▶ _QUESTIONS TO ANSWER_:
1) In the article on Bernie Sanders's visit to the Vatican, which body hosted the conference where he spoke?
2) Carry the article about Sanders's Vatican speech forward from its last sentence.

───── DOCUMENT EXTRACT

Sanders preaches income inequality in visit to Vatican
Democratic presidential hopeful Bernie Sanders used his speech at the Vatican on Friday to make the case for the “common good” and viewing economic inequality around the world in moral terms.
Sanders said global wealth inequality, a subject championed by Pope Francis, has only become worse.
“Our very soul as a nation has suffered as the public lost faith in political and social institutions,” he said in his speech, which he followed up with comments to reporters in Vatican City, hours after Thursday night’s Democratic debate in New York.
{mosads}Sanders argued that big money in politics and powerful financial interests led to more than financial bubbles and falling living standards but broader cynicism in the United States and around the world.
The Vermont senator made his remarks during a workshop at a conference on social, economic and environmental issues hosted by The Pontifical Academy of Social Sciences.
Sanders is not expected to meet with Francis himself during the visit, though he is reportedly staying at the hotel where Francis lives on Friday night.
The decision by the Democratic candidate to leave New York days before that state’s primary was seen as a political risk.
Sanders faces an uphill battle for delegates to secure the Democratic nomination and is hoping to rally economic progressives and shore up support from Catholics with a trip to Vatican City.
There were days of speculation over whether Sanders would meet with the pope himself during his trip, though spokesmen for the pontiff had ruled out such a meeting ahead of his speech.
Bishop Marcelo Sánchez Sorondo, chancellor of the academy who had invited him to speak at the workshop, read a message from the pontiff shortly before Sanders delivered his remarks in which Francis apologized for not being able to attend the workshop later in the day, noting preparations for a trip to the Greek island of Lesbos on Saturday.
During his speech, Sanders argued that the “illicit financial flows, environmental destruction and the weakening of the rights of workers is far more severe than it was a quarter century ago,” when Pope John Paul II released his encyclical Centesimus Annus, the focus of the workshop.

──────────
───── DATA EXTRACTS

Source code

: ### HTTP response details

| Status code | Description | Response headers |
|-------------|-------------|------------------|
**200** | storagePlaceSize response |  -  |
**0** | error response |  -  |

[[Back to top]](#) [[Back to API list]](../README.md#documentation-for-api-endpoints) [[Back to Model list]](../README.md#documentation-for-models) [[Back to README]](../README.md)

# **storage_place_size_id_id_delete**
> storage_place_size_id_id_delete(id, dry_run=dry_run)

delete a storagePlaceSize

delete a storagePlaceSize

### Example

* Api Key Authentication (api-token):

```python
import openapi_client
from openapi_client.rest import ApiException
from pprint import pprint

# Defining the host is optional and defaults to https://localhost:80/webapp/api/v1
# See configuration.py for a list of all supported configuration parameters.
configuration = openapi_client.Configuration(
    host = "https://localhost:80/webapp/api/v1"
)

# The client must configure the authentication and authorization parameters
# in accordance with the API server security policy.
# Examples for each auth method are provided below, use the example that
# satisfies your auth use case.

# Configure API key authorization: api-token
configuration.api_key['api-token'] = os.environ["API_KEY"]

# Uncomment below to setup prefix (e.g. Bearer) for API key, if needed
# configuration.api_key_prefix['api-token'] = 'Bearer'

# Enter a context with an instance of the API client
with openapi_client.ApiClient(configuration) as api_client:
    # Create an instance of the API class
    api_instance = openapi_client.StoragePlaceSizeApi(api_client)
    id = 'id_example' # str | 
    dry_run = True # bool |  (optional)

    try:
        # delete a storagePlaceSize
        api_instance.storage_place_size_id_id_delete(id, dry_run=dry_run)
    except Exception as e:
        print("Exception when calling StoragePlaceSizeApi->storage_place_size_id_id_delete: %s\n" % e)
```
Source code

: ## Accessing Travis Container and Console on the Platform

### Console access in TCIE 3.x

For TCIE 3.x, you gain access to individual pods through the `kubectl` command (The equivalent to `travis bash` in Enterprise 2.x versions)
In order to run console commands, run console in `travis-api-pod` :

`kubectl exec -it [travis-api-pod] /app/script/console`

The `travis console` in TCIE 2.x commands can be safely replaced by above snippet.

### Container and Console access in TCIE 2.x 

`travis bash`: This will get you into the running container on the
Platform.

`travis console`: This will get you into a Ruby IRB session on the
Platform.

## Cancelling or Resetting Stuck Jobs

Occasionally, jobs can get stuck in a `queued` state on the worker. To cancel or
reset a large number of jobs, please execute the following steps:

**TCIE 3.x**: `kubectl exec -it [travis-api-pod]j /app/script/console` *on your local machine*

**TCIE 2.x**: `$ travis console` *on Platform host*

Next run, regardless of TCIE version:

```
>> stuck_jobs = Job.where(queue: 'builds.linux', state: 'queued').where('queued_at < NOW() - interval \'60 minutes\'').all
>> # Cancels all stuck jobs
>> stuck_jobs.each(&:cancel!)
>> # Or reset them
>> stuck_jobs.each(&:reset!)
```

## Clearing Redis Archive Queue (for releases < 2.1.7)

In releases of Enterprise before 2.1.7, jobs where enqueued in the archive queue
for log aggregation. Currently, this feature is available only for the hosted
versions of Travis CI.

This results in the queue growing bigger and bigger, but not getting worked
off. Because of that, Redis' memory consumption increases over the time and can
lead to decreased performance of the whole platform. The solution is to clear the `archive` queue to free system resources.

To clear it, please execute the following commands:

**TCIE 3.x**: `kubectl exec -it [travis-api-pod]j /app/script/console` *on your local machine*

──────────

▶ _ANSWER LIST_:
1) The Pontifical Academy of Social Sciences.

2)
Still, Sanders argued that the biggest challenges facing humanity don’t revolved around finances or technology, since investments in both can be increased.
“Our challenge is mostly a moral one, to redirect our efforts and vision to the common good,” he said.
His remarks touched on mainstay campaign issues such as criticizing Wall Street and unlimited spending by super-PACs in the presidential campaign, though he also sought to draw parallels between his view of economics around the world and those advocated by the pope.
“Some might feel that it is hopeless to fight the economic juggernaut, that once the market economy escaped the boundaries of morality it would be impossible to bring the economy back under the dictates of morality and the common good,” said the self-described democratic socialist.
“I am told time and time again by the rich and powerful, and the mainstream media that represent them, that we should be ‘practical,’ that we should accept the status quo; that a truly moral economy is beyond our reach,” Sanders continued. “Yet Pope Francis himself is surely the world’s greatest demonstration against such a surrender to despair and cynicism. He has opened the eyes of the world once again to the claims of mercy, justice and the possibilities of a better world.”